GENEVA — Nuclear talks between the United States and Iran collapsed for the third time this week after Iranian officials rejected what American negotiators described as “a completely standard, non-negotiable precondition” — that any peace agreement include a 99-year ground lease on prime Tehran real estate for a planned 70-story luxury hotel and golf resort bearing the Trump name, which negotiators asserted was “far more crucial than plutonium centrifuges or warheads could ever be.”
“We came in good faith,” said Special Envoy Steve Witkoff, showing a brochure for Trump Tehran: The Grand Ayatollah Tower & Spa. “The Iranians keep bringing up uranium enrichment, but until the lobby design is set, we won’t discuss it. Marble or travertine—that’s the real red line.”
Sources inside the negotiating room say the breakdown came after Iranian Foreign Minister Abbas Araghchi was presented with a 340-page term sheet that devoted four pages to sanctions relief, twelve pages to regional security guarantees, and the remaining 324 pages to parking easements, rooftop signage rights, and a clause requiring the Iranian government to maintain a “five-star TripAdvisor rating” for the hotel’s first decade.
President Trump, at the gold-plated Mar-a-Lago podium, declared the deal “very close, maybe the best ever.” He then unveiled Iran Peace Coins, available at shop.trump.com for $299 each, or three for $850.
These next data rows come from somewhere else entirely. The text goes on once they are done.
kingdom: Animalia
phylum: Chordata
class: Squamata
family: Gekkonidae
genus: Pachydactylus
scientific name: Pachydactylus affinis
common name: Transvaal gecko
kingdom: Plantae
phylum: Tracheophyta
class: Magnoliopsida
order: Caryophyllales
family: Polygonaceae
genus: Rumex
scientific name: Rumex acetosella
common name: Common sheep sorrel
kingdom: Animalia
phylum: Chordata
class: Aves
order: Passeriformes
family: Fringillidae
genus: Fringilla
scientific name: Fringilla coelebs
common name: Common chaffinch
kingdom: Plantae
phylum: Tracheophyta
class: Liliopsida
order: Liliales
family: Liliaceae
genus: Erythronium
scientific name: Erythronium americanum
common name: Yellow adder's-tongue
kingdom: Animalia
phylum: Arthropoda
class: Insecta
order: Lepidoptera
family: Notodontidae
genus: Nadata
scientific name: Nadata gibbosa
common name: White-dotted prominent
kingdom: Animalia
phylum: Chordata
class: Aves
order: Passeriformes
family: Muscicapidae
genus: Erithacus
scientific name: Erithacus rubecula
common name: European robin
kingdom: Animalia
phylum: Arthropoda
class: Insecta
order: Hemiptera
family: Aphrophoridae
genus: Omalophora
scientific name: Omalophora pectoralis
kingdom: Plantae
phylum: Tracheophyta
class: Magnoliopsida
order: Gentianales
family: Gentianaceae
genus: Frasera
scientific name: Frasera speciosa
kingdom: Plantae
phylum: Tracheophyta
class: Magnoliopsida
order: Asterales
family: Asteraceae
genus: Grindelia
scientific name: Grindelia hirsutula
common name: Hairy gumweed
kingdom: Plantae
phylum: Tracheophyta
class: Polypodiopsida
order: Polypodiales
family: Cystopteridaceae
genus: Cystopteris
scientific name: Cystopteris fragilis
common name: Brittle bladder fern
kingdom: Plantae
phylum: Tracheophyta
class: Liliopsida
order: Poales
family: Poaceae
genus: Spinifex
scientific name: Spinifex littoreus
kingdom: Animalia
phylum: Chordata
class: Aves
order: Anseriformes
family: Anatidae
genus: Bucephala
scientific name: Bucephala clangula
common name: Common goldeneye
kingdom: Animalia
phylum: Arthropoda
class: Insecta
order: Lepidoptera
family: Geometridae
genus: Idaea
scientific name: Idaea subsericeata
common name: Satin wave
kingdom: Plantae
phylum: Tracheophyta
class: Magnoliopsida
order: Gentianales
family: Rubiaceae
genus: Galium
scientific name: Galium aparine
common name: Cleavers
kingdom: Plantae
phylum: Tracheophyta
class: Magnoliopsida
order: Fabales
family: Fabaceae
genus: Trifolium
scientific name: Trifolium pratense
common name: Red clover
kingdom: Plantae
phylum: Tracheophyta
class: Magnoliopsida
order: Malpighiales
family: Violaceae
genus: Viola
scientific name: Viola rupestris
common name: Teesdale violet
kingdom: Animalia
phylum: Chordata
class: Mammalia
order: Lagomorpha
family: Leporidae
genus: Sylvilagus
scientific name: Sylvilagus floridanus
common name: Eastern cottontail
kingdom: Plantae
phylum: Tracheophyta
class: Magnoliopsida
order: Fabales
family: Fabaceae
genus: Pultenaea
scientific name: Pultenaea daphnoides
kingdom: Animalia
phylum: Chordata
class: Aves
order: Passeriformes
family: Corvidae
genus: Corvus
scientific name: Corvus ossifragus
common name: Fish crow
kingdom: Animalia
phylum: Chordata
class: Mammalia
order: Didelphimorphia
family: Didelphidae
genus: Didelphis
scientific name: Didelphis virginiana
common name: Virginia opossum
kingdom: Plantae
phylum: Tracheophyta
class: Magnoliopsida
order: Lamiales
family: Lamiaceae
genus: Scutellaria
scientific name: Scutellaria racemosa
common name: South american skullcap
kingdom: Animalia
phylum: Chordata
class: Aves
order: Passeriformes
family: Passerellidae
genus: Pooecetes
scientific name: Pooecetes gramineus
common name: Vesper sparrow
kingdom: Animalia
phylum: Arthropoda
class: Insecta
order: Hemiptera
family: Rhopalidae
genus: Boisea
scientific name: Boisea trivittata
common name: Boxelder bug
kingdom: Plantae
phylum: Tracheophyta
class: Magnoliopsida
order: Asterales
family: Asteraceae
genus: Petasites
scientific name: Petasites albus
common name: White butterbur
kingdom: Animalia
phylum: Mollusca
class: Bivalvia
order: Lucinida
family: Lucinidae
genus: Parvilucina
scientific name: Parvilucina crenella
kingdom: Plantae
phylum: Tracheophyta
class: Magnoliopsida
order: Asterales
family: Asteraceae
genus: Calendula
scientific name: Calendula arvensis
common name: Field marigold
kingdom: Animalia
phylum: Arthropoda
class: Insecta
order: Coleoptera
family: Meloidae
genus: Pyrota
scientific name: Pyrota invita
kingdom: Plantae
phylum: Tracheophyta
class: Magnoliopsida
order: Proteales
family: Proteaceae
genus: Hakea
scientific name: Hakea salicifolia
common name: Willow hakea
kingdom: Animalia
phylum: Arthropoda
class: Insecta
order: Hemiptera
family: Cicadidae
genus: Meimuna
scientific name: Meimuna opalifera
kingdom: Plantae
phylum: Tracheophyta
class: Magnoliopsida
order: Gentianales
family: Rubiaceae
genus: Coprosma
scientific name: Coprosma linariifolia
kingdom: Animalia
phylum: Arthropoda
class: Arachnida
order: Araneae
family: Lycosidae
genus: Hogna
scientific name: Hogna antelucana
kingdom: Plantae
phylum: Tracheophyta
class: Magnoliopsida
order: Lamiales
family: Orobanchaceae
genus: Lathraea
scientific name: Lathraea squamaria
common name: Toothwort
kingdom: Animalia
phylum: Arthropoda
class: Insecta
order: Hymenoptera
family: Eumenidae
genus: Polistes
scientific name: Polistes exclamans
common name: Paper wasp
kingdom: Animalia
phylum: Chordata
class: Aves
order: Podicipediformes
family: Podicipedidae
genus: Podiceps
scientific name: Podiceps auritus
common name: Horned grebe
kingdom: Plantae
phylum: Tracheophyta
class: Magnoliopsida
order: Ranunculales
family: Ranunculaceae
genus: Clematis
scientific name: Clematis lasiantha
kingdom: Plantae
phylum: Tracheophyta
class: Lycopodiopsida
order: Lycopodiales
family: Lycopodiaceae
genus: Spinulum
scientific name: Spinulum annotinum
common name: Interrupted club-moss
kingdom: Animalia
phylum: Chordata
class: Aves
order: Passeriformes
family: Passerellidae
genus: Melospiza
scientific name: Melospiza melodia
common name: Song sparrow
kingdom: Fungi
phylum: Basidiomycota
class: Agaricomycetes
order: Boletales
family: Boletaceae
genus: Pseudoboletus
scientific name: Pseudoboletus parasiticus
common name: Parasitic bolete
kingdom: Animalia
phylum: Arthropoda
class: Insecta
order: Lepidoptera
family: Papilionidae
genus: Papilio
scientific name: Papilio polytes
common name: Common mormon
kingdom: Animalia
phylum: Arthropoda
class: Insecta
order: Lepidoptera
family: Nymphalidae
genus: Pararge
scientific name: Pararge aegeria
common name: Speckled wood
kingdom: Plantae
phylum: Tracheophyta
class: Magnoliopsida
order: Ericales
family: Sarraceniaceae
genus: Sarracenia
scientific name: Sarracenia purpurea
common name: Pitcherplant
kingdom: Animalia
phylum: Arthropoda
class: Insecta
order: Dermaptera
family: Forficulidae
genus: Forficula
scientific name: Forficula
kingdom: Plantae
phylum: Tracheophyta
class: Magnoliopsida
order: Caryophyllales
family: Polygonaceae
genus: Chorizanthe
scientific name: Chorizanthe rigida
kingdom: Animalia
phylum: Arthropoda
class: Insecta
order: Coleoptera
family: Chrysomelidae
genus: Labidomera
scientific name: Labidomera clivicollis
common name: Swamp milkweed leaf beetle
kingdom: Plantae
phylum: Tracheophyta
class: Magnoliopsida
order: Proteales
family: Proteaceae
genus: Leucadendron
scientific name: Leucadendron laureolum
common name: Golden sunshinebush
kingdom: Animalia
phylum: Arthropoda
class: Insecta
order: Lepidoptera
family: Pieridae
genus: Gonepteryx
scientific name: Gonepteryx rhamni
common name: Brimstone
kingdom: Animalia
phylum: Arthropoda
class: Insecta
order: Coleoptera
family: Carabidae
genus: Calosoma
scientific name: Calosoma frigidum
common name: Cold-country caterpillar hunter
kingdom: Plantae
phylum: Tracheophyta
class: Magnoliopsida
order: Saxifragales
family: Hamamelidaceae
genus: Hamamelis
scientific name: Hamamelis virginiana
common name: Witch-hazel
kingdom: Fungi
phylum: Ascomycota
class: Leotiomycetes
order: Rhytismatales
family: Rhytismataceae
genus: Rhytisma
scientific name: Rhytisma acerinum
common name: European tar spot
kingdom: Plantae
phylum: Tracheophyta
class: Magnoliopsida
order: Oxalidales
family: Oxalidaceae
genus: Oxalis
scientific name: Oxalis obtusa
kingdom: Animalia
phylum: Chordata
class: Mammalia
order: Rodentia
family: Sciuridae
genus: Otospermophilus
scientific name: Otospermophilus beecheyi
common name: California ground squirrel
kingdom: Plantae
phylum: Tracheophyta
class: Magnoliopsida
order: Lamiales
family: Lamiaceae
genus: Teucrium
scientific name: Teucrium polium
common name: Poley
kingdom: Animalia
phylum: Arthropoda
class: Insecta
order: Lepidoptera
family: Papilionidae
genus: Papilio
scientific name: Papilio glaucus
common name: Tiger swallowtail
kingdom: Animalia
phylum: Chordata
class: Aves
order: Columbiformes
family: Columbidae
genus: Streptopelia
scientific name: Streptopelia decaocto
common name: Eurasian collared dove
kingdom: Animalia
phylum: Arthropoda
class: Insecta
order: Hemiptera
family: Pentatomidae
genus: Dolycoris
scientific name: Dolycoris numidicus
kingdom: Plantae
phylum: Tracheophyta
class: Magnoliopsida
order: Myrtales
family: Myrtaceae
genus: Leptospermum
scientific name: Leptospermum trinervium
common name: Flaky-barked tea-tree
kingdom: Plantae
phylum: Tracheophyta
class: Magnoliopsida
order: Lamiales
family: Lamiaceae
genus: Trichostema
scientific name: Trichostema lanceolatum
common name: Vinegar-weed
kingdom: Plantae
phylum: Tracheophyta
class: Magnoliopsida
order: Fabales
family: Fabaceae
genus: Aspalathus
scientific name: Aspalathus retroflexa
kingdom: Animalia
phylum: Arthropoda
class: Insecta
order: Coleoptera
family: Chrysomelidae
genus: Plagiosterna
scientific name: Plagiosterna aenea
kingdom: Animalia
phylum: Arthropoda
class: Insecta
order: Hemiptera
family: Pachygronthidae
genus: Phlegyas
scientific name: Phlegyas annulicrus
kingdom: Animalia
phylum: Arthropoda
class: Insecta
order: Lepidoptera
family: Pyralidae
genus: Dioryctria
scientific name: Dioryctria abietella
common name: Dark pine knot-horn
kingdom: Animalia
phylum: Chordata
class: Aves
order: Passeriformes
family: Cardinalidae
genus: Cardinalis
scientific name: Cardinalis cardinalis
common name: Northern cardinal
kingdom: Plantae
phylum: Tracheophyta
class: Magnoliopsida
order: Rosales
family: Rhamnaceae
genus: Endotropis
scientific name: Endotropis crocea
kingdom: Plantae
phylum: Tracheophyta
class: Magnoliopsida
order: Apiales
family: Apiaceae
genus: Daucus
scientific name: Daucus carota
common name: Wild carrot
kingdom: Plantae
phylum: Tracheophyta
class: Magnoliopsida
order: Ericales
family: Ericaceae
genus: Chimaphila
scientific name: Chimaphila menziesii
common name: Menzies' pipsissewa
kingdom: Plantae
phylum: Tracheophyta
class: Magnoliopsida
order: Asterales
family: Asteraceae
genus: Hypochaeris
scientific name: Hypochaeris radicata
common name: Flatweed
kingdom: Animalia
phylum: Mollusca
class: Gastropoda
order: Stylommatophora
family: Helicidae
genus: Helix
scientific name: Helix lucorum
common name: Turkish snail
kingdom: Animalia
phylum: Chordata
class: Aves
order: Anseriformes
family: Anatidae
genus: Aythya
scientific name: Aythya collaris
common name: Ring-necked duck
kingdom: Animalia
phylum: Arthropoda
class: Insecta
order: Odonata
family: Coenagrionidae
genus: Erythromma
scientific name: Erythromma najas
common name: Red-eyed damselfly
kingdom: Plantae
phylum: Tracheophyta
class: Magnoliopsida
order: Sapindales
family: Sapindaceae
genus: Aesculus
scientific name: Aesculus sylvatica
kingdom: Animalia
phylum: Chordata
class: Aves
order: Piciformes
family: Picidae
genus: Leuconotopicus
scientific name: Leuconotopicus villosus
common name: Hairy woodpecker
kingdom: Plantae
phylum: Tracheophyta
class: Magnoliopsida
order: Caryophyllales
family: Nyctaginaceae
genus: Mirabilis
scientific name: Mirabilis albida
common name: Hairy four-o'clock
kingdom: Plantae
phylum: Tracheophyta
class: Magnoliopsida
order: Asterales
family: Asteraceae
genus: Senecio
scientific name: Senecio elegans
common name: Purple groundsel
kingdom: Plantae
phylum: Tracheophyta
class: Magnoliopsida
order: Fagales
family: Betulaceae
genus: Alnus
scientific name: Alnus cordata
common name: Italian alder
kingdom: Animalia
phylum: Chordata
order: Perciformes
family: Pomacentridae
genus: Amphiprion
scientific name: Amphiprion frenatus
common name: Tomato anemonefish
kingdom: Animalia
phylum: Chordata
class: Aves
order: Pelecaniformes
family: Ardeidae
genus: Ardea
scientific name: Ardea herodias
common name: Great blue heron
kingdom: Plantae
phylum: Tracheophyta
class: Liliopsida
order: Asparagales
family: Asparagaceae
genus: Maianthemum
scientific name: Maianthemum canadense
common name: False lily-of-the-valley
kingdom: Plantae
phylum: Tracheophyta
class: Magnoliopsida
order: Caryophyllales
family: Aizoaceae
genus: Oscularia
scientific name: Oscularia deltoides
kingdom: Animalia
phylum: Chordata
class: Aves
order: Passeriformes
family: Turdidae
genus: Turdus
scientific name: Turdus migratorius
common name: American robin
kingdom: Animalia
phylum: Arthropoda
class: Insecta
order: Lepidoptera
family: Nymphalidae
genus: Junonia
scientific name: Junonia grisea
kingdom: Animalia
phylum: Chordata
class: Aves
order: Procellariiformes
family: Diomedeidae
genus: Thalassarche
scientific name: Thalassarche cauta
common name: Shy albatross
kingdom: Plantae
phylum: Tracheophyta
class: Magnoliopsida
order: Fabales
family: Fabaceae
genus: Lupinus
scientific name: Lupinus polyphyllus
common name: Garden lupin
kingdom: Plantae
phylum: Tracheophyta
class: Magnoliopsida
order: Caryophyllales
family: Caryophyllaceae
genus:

The President has personally chosen sites, rejecting three for lacking “ocean views or at least a beautiful river.” He considered the Caspian Sea until he was told it was a lake—”total loser body of water”—and demanded a downtown site.
Ivanka Trump has been quietly circling the negotiations as well, sources say, having filed seventeen trademark applications in Iran covering everything from a luxury handbag line called “Persian Chic” to a wellness brand called “Saffron by Ivanka.” Her team reportedly insisted that any final agreement recognize Iran as an “emerging market partner” for the Trump family’s licensing portfolio, matching diplomatic urgency alongside corporate branding.
Eric Trump, meanwhile, held a press conference outside the Geneva summit hotel to announce the formation of Trump Middle East Realty LLC, which he described as “a totally separate thing from the negotiations, just a coincidence of timing.” He was accompanied by two men in suits who declined to give their names and a third man holding a scale model of a Trump-branded oil rig.
Iranian hardliners seized on the hotel clause, saying it proved America wasn’t serious. Supreme Leader Khamenei called the proposal “an insult” but seemed more upset by the Trump Steaks requirement, which the USDA hasn’t approved for export since 2007.
Congressional Democrats attempted to pass a resolution this week that would prohibit sitting presidents from negotiating personal business deals as part of foreign policy agreements. The resolution failed after several Republican senators argued that the hotel would “create jobs” and that the spa’s planned hammam could serve as an informal back channel for future diplomacy—suggesting nuclear brinkmanship could hinge on towel service and massages. Senator Lindsey Graham called it “frankly genius.”
The State Department, operating with a staff roughly the size of a mid-tier accounting firm following recent budget cuts, issued a statement clarifying that the hotel proposal was “not an official U.S. government position” but rather a “confidence-building measure.” When asked to elaborate, spokesperson Tammy Larson said she had not read the term sheet and had been on the job for only 11 days.
Jared Kushner, who brokered the Abraham Accords and has since launched a private equity firm that received two billion dollars from the Saudi sovereign wealth fund, was spotted near the Geneva talks but denied any involvement. He said he was simply “in the neighborhood” and was there to drop off a business card. The card read: Kushner Global Solutions — Peace, Prosperity, and Premium Waterfront Development.
Talks are rescheduled for next month in Doha, at the Trump Doha International Resort & Conference Center, where Americans have reserved the Presidential Suite through 2027. Iran hasn’t confirmed, noting the minibar prices were, in their words, “genuinely criminal.”